The last few days, Nutcracker season, that G major scale has been playing in my head pretty much nonstop. You’ll know it when you hear it, the Sugar Plum pas de deux, descending, again and again. Its inevitability, the surety and the stability of the bottom, the triumph of the high G emerging once more. I never notice the last run has passed until it’s over, and pressing replay isn’t ever quite the same as arriving the first time. But there will be another Nutcracker, and when Nutcracker season is over there will be another one of those, too, and I am by no means a Nutcracker die-hard but that scale — in a few weeks I’ll forget it but eleven months from now it’ll be back.
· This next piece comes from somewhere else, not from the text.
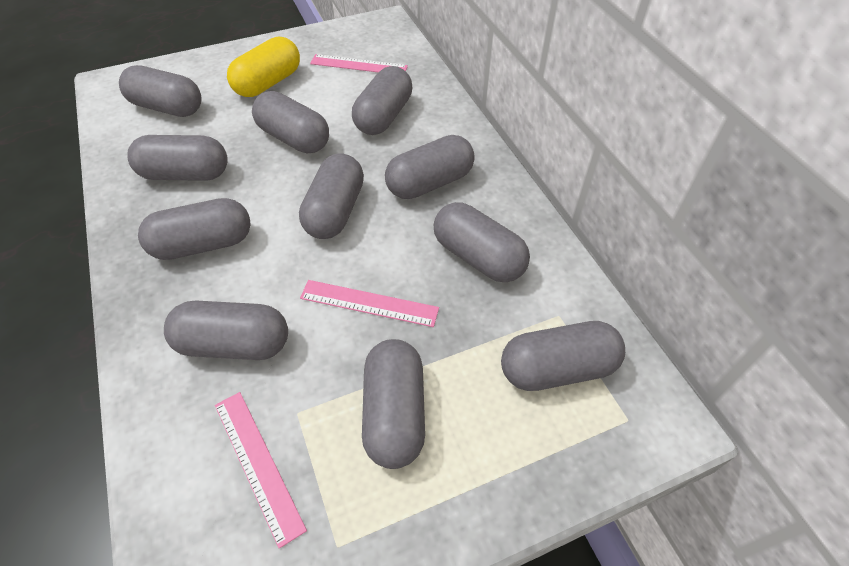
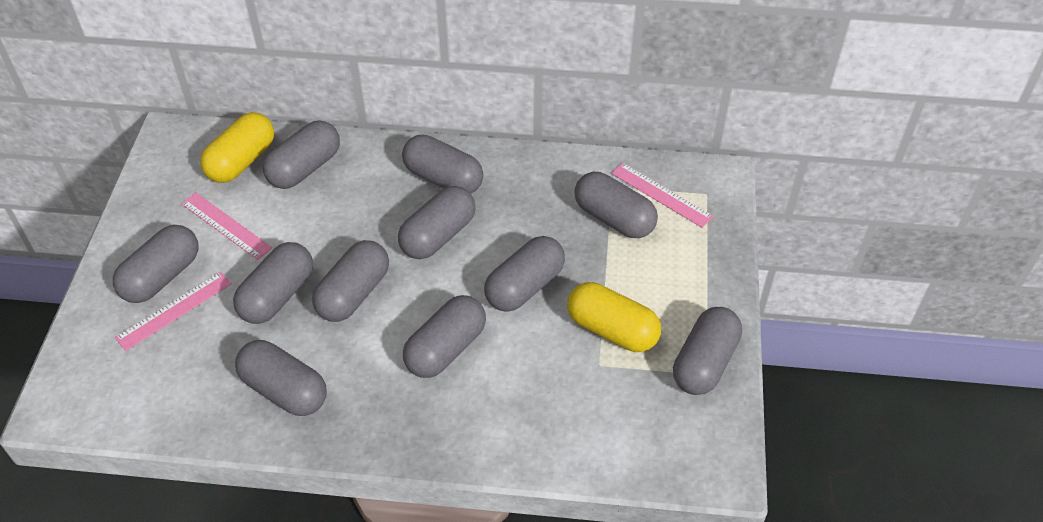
yellow capsule: 1 -> 2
And every day the sun sets, it does, no matter who sees.
Hopefully this goes without saying but I am very very aware that Step 0 to all of this is having excellent advisors and friends and collaborators and so on. To all of whom I am endlessly grateful!
Art highlights of 2024
The Visitors at SF MOMA (it’s still open!) — spellbinding
Joffrey’s Anna Karenina — Amanda Assucena an incredible Anna, and Yumi Kanazawa such a sparkling Kitty.
Parsons at the Joyce, again lol. (If anyone wants to sponsor a late May NYC trip so I can see them a fourth time… let me know.)
“An artist and her network” — an exhibit on Broncia Koller-Pinell at the Belvedere. I don’t know much about art history to be honest but I loved this “old masters” style portrait of her.
Faure’s Requiem (someone yelled “pay your chorus!” during the standing ovation) and Hélène Grimaud playing Ravel (that second movement….!)
Best fiction was Martyr! by Kaveh Akbar and Beautyland by Marie Helene Bertino, but I need to stop (accidentally, I swear) reading novels about main characters who are writers.
Art lowlights of 2024
Mere Mortals at SFB (show me a piece of good art about AI that’s not Ishiguro, you can’t).
A bizarre jazz violin/piano show where we were the youngest in the room by ~40 years and the violin was … not good
Do not get me started on the Musikverein tourist trap!!!!
Title of an essay by Toni Cade Bambara - somehow the best PDF I could find was from this person's are.na
But so much love and respect for Kearny Street. I learned so much from everyone and one day hope to be half as cool as any of you.
Also from that CRAFT TALK post.
wow, this is beautiful. and oh man, i feel this -- "You don’t remember when you stopped looking for the sunset every night."